Although sword sparring comes mostly to wrist cuts, point fighting, and occasional wave counters, having developed the stickiness and intention shown in the wudang fencing video is ever more essential.

FIE fencing, because of the use of non-combat weight weapons, and lack of consequences for getting hit, clearly makes pure speed definitive in competition, but HEMA longsword suggest that historical weight weapons can mitigate that advantage.

Wudang is advantageous here because it utilizes the waist, not arms, to make "drawing" cuts, thus lower strength shouldn't be a factor. Waist is also use to power and enhance the power of a variety of cuts and thrusts and counters, pretty much everything. As for cuts which purely rely on wrist strength, it doesn't require all that much to slice into skin and flesh with a sharp edge.

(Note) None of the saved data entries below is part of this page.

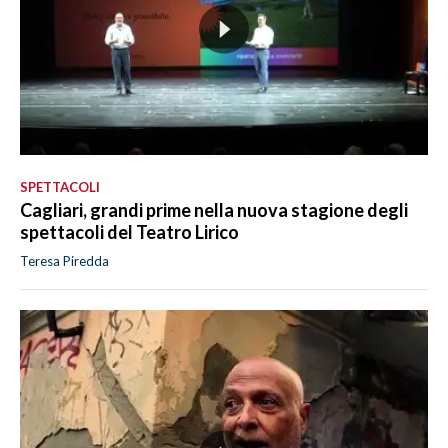
SPETTACOLI
Cagliari, grandi prime nella nuova stagione degli
spettacoli del Teatro Lirico
Teresa Piredda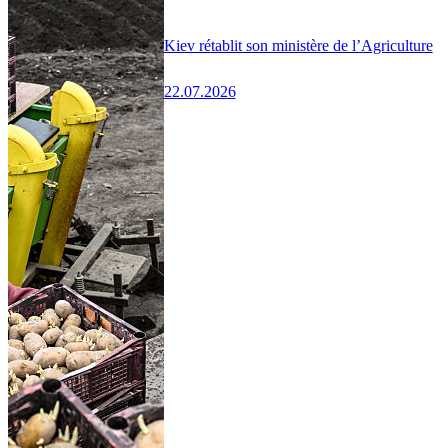
Kiev rétablit son ministère de l’Agriculture
22.07.2026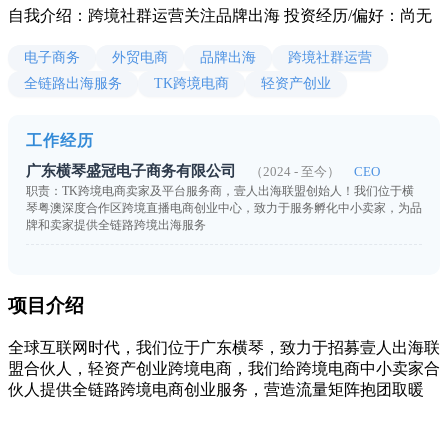
自我介绍：跨境社群运营关注品牌出海 投资经历/偏好：尚无
电子商务
外贸电商
品牌出海
跨境社群运营
全链路出海服务
TK跨境电商
轻资产创业
工作经历
广东横琴盛冠电子商务有限公司
（2024 - 至今）
CEO
职责：TK跨境电商卖家及平台服务商，壹人出海联盟创始人！我们位于横
琴粤澳深度合作区跨境直播电商创业中心，致力于服务孵化中小卖家，为品
牌和卖家提供全链路跨境出海服务
项目介绍
全球互联网时代，我们位于广东横琴，致力于招募壹人出海联
盟合伙人，轻资产创业跨境电商，我们给跨境电商中小卖家合
伙人提供全链路跨境电商创业服务，营造流量矩阵抱团取暖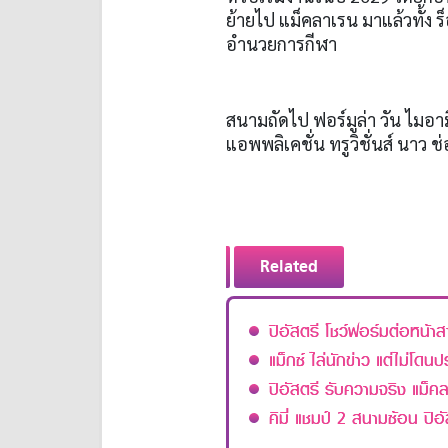
ย้ายไป แม็คลาเรน มาแล้วทั้ง 
อำนวยการกีฬา
สนามถัดไป ฟอร์มูล่า วัน ไมอามี่ 
แอพพลิเคชั่น ทรูวิชั่นส์ นาว ช
Related
ปิอัสตรี โชว์ฟอร์มต่อหน้า
แม็กซ์ ไล่นักข่าว แต่ไม่โดนป
ปิอัสตรี รับความจริง แม็คลา
คิมี่ แชมป์ 2 สนามซ้อน ปิอั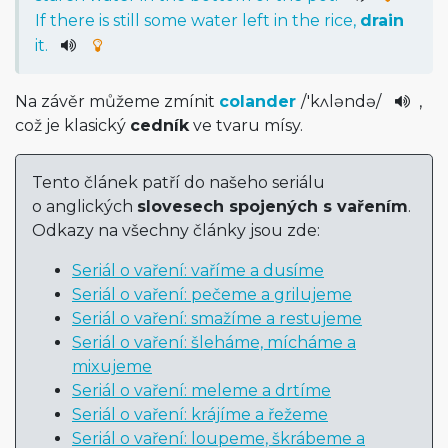
If
there
is
still
some
water
left
in
the
rice
,
drain
it
.
Na závěr můžeme zmínit
colander
/
'kʌləndə­
/
,
což je klasický
cedník
ve tvaru mísy.
Tento článek patří do našeho seriálu
o anglických
slovesech spojených s vařením
.
Odkazy na všechny články jsou zde:
Seriál o vaření: vaříme a dusíme
Seriál o vaření: pečeme a grilujeme
Seriál o vaření: smažíme a restujeme
Seriál o vaření: šleháme, mícháme a
mixujeme
Seriál o vaření: meleme a drtíme
Seriál o vaření: krájíme a řežeme
Seriál o vaření: loupeme, škrábeme a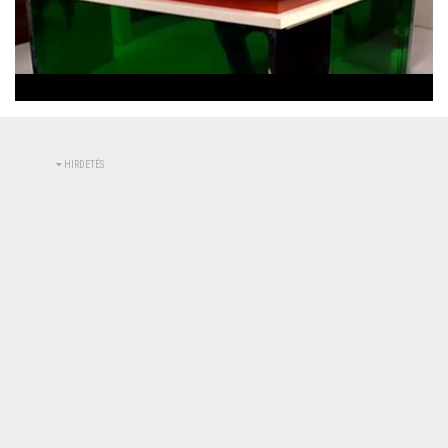
Betöltve
:
Állapot
:
Némítás
0%
0%
kikapcsolva
HIRDETÉS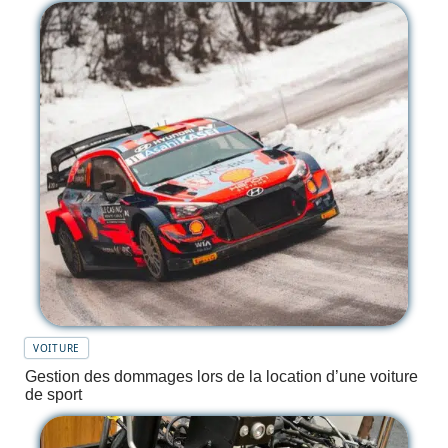
VOITURE
Gestion des dommages lors de la location d’une voiture
de sport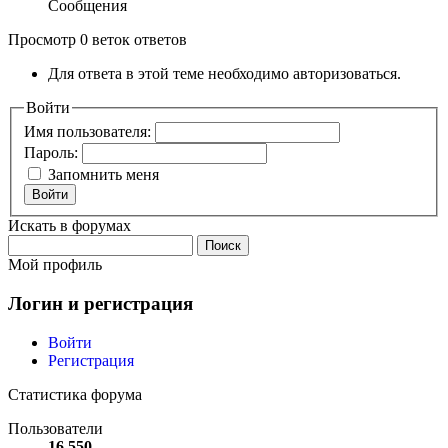
Сообщения
Просмотр 0 веток ответов
Для ответа в этой теме необходимо авторизоваться.
Войти
Имя пользователя:
Пароль:
Запомнить меня
Войти
Искать в форумах
Поиск:
Мой профиль
Логин и регистрация
Войти
Регистрация
Статистика форума
Пользователи
16 550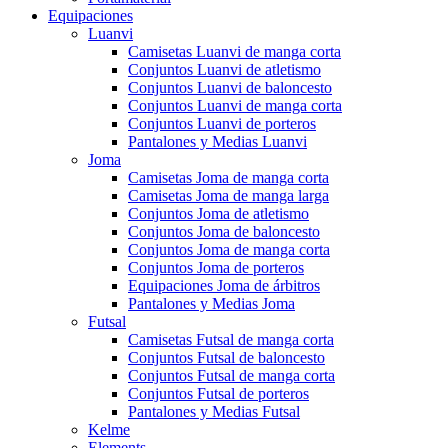
Equipaciones
Luanvi
Camisetas Luanvi de manga corta
Conjuntos Luanvi de atletismo
Conjuntos Luanvi de baloncesto
Conjuntos Luanvi de manga corta
Conjuntos Luanvi de porteros
Pantalones y Medias Luanvi
Joma
Camisetas Joma de manga corta
Camisetas Joma de manga larga
Conjuntos Joma de atletismo
Conjuntos Joma de baloncesto
Conjuntos Joma de manga corta
Conjuntos Joma de porteros
Equipaciones Joma de árbitros
Pantalones y Medias Joma
Futsal
Camisetas Futsal de manga corta
Conjuntos Futsal de baloncesto
Conjuntos Futsal de manga corta
Conjuntos Futsal de porteros
Pantalones y Medias Futsal
Kelme
Elements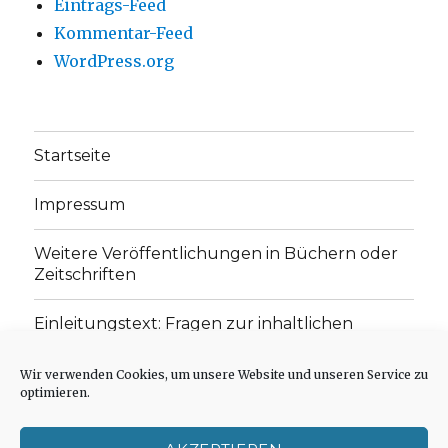
Eintrags-Feed
Kommentar-Feed
WordPress.org
Startseite
Impressum
Weitere Veröffentlichungen in Büchern oder
Zeitschriften
Einleitungstext: Fragen zur inhaltlichen
Position der Homepage und zum Begriff des
„schwachen Glaubens“
Wir verwenden Cookies, um unsere Website und unseren Service zu
optimieren.
Einladung zur Mitarbeit: Rezensionen,
Aufsätze, Gedichte und Predigten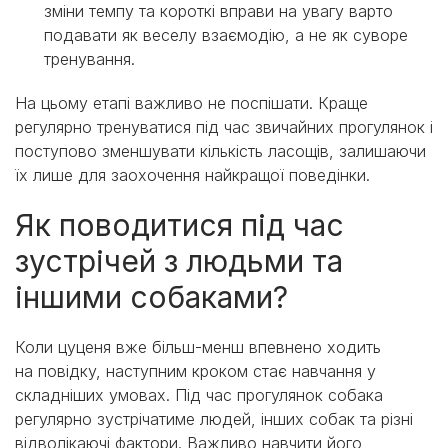
зміни темпу та короткі вправи на увагу варто
подавати як веселу взаємодію, а не як суворе
тренування.
На цьому етапі важливо не поспішати. Краще
регулярно тренуватися під час звичайних прогулянок і
поступово зменшувати кількість ласощів, залишаючи
їх лише для заохочення найкращої поведінки.
Як поводитися під час
зустрічей з людьми та
іншими собаками?
Коли цуценя вже більш-менш впевнено ходить
на повідку, наступним кроком стає навчання у
складніших умовах. Під час прогулянок собака
регулярно зустрічатиме людей, інших собак та різні
відволікаючі фактори. Важливо навчити його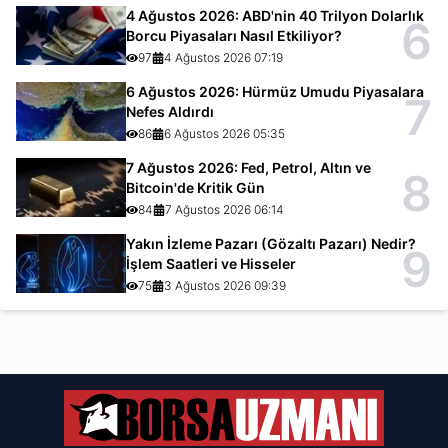
4 Ağustos 2026: ABD'nin 40 Trilyon Dolarlık
6
Borcu Piyasaları Nasıl Etkiliyor?
97
4 Ağustos 2026 07:19
6 Ağustos 2026: Hürmüz Umudu Piyasalara
7
Nefes Aldırdı
86
6 Ağustos 2026 05:35
7 Ağustos 2026: Fed, Petrol, Altın ve
8
Bitcoin'de Kritik Gün
84
7 Ağustos 2026 06:14
Yakın İzleme Pazarı (Gözaltı Pazarı) Nedir?
9
İşlem Saatleri ve Hisseler
75
3 Ağustos 2026 09:39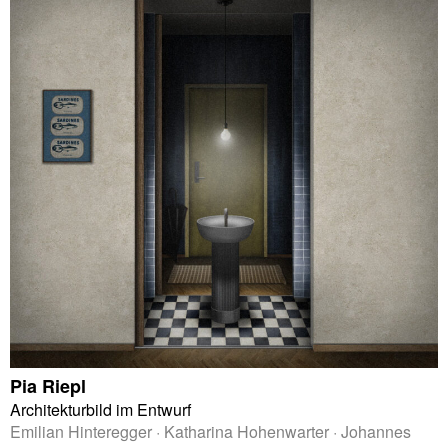
Pia Riepl
Architekturbild im Entwurf
Emilian Hinteregger · Katharina Hohenwarter · Johannes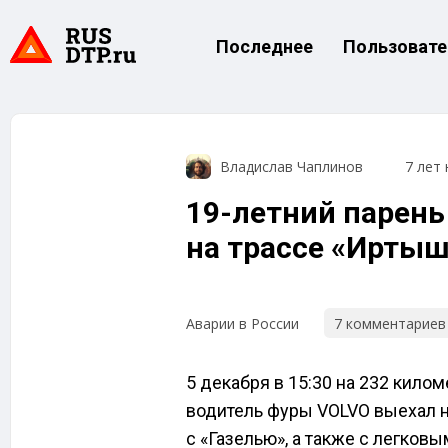
Последнее
Пользовате
Владислав Чаплинов
7 лет 
19-летний парень
на трассе «Ирты
7 комментариев
Аварии в России
5 декабря в 15:30 на 232 кило
водитель фуры VOLVO выехал н
с «Газелью», а также с легков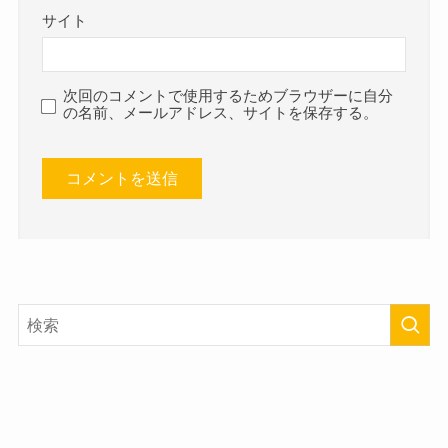
サイト
次回のコメントで使用するためブラウザーに自分
の名前、メールアドレス、サイトを保存する。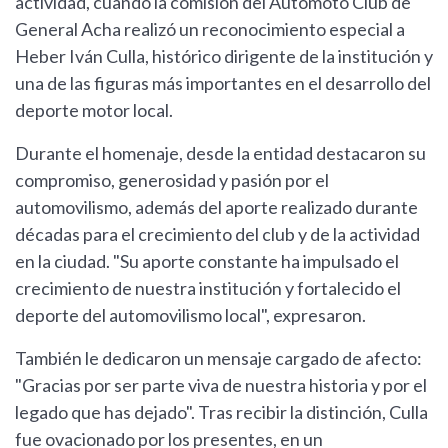
actividad, cuando la comisión del Automoto Club de
General Acha realizó un reconocimiento especial a
Heber Iván Culla, histórico dirigente de la institución y
una de las figuras más importantes en el desarrollo del
deporte motor local.
Durante el homenaje, desde la entidad destacaron su
compromiso, generosidad y pasión por el
automovilismo, además del aporte realizado durante
décadas para el crecimiento del club y de la actividad
en la ciudad. "Su aporte constante ha impulsado el
crecimiento de nuestra institución y fortalecido el
deporte del automovilismo local", expresaron.
También le dedicaron un mensaje cargado de afecto:
"Gracias por ser parte viva de nuestra historia y por el
legado que has dejado". Tras recibir la distinción, Culla
fue ovacionado por los presentes, en un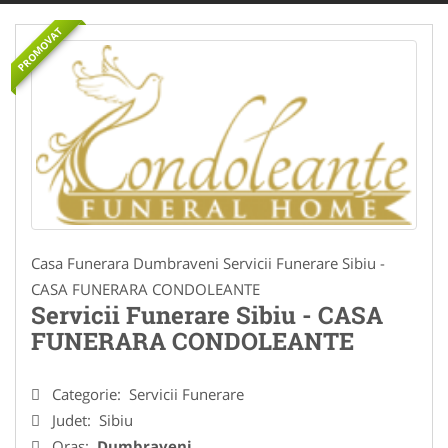
PROMOVAT
Casa Funerara Dumbraveni Servicii Funerare Sibiu -
CASA FUNERARA CONDOLEANTE
Servicii Funerare Sibiu - CASA
FUNERARA CONDOLEANTE
Categorie:
Servicii Funerare
Judet:
Sibiu
Oras:
Dumbraveni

  • Speaking as someone who trained under a master 5' tall, lower center of gravity is definitely an advantage is countering (deflecting to gain advantage)

At least in this style, which is close fighting, and, aside from the primary technique of wrist cuts, prefers to attack from inside.

In the recent HEMA program, Knight Fight, which featured armored melee, hip throws were a regularly applied technique, and lower center of gravity can be definitively advantageous in grappling.

If I lock blades with someone down by the guard, putting them on the ground is my goto. (Wudang fencers typically spend as much or more time practicing grappling in the form of tai chi & bagua as they do on blade training.)